Harry Otten Prize for Innovation in Meteorology

Award

Finalist: Harry Otten Prize for Innovation in Meteorology

My idea  "A system to quantify insurance premiums for extreme rainfall downpours" was among the three finalists of the Harry Otten Prize for Innovation in Meteorology. The idea is to combine near term forecasts with a physics-informed statistical model to develop an open source system able to predict the probability of extreme downpours from changes in wet-day temperature. I proposed a cooperation with insurance and reinsurance professionals to refine and validate the system. 

Congrats to Assaf Shmuel for the deserved win!

A 2°C warming can double the frequency of extreme summer downpours in the Alps

Scientific publication

Doubling extreme summer rainfall in the Alps

In a new paper published in npj Climate and Atmospheric Science, we show that an average temperature increase of 2°C could double the frequency of short-duration summer thunderstorms in the Alpine region: what today happens every half-century could occur every 25 years in the future.

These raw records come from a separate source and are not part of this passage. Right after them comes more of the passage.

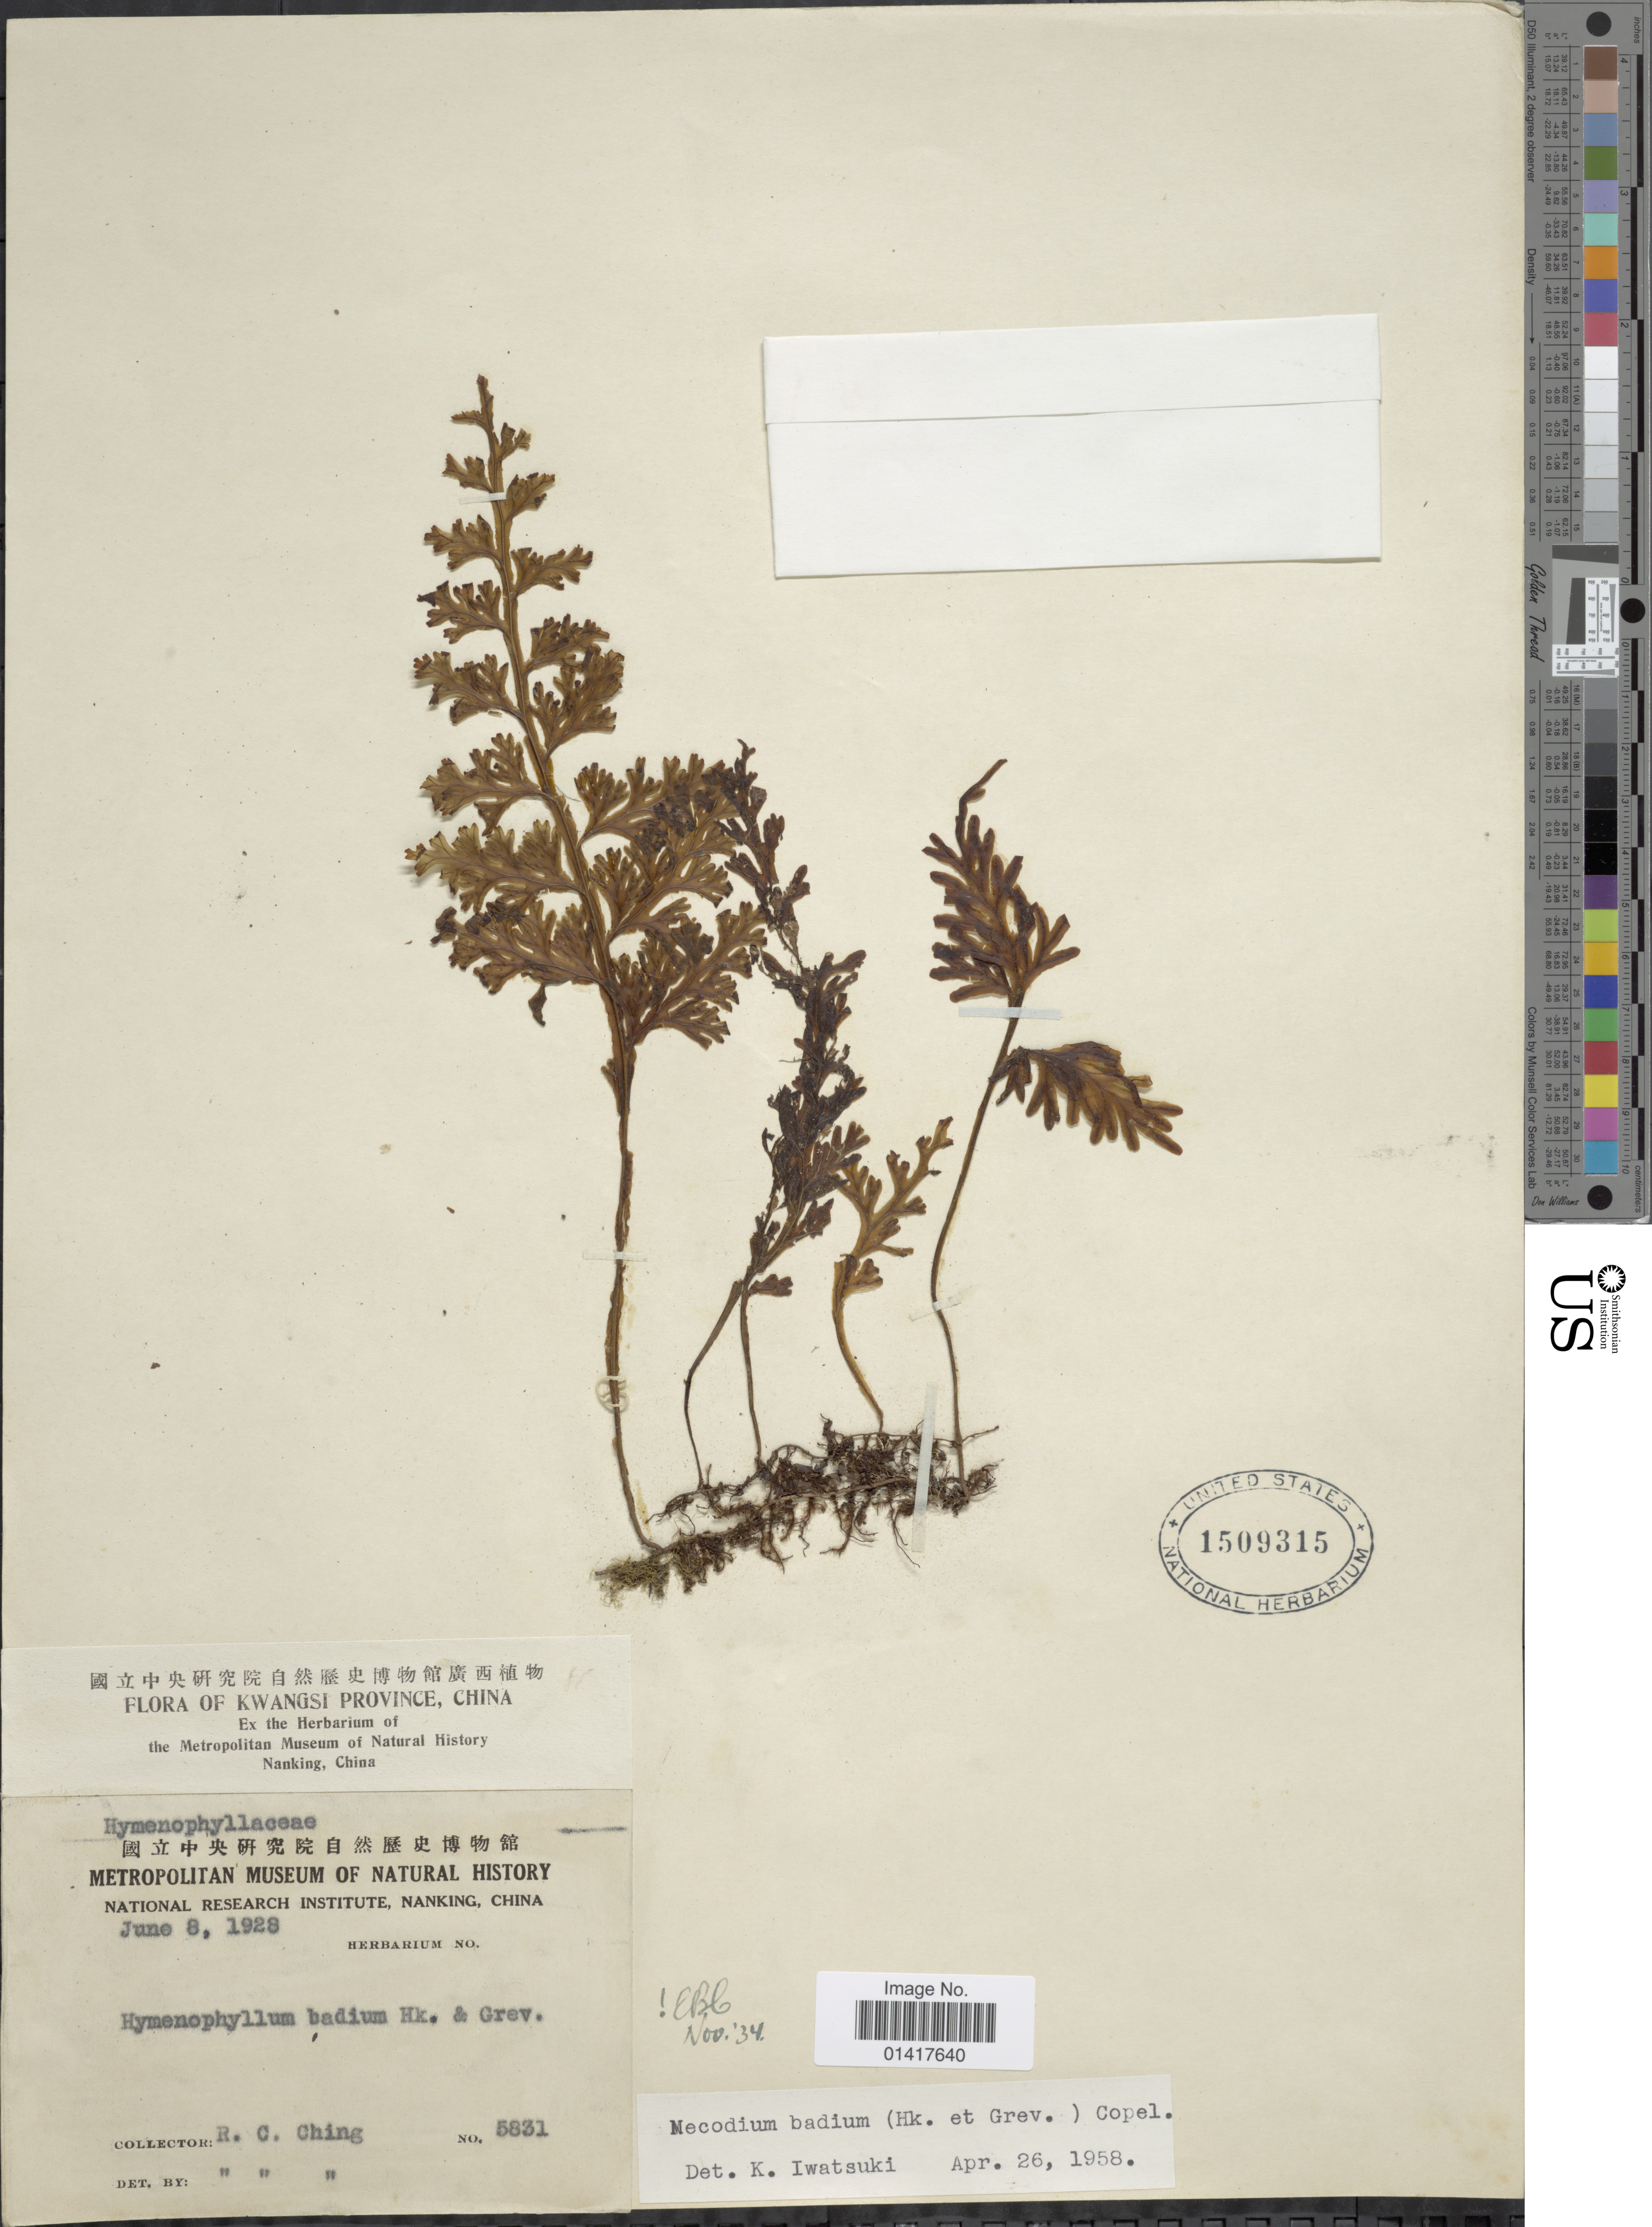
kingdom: Plantae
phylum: Tracheophyta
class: Polypodiopsida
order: Hymenophyllales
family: Hymenophyllaceae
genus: Hymenophyllum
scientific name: Hymenophyllum badium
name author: Hook. & Grev.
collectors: R. C. Ching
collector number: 5831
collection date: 1928-06-08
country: China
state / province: Guangxi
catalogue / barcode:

Jim Dooge Award ceremony 2024

Award

Jim Dooge Award to the TENAX paper

Our paper "Predicting extreme sub-hourly precipitation intensification based on temperature shifts" has received the 2024 Jim Dooge Award from Hydrology and Earth System Sciences (HESS) as one of the outstanding papers of the year.
In this paper, we introduce a new statistical model (TENAX) to predict changes in extreme sub-hourly precipitation using physical covariates.

Models

Models

SMEV

SMEV provides a robust framework for frequency analyses of extremes and is particularly well-suited for extreme precipitation. It relies on non-asymptotic assumptions based on atmospheric physics and can handle extremes emerging from multiple underlying processes. 

TENAX

With the TENAX model, one can project sub-hourly precipitation extremes at different return levels based on daily scale projections from climate models in any location globally where observations of sub-hourly precipitation data and near-surface air temperature are available.

TENAX-CDS

TENAX-CDS computes short-duration IDF curves and design storms for flash flood assessments under increasing temperatures based on the TENAX framework. Design storms are created using the Chigago design storm appraoch. The framework requires a minimal set of parameters and input data.

Weibull tail test

Atmospheric physics shows that extreme precipitation probability should approximately decrease as a powered-exponential as precipitation magnitude increases. These codes provide a Monte Carlo test to evaluate whether an available sample is likely drawn from a distribution with powered-exponential (Weibull) tail.

Non-stationary SMEV

Non-stationary implementation of the SMEV model. Maximum likelihood parameter estimation with left-censoring for a nonstationary two-parameter Weibull distribution in which both parameters (may) depend linearly on a covariate. Tests for the statistical significance of the dependences are provided.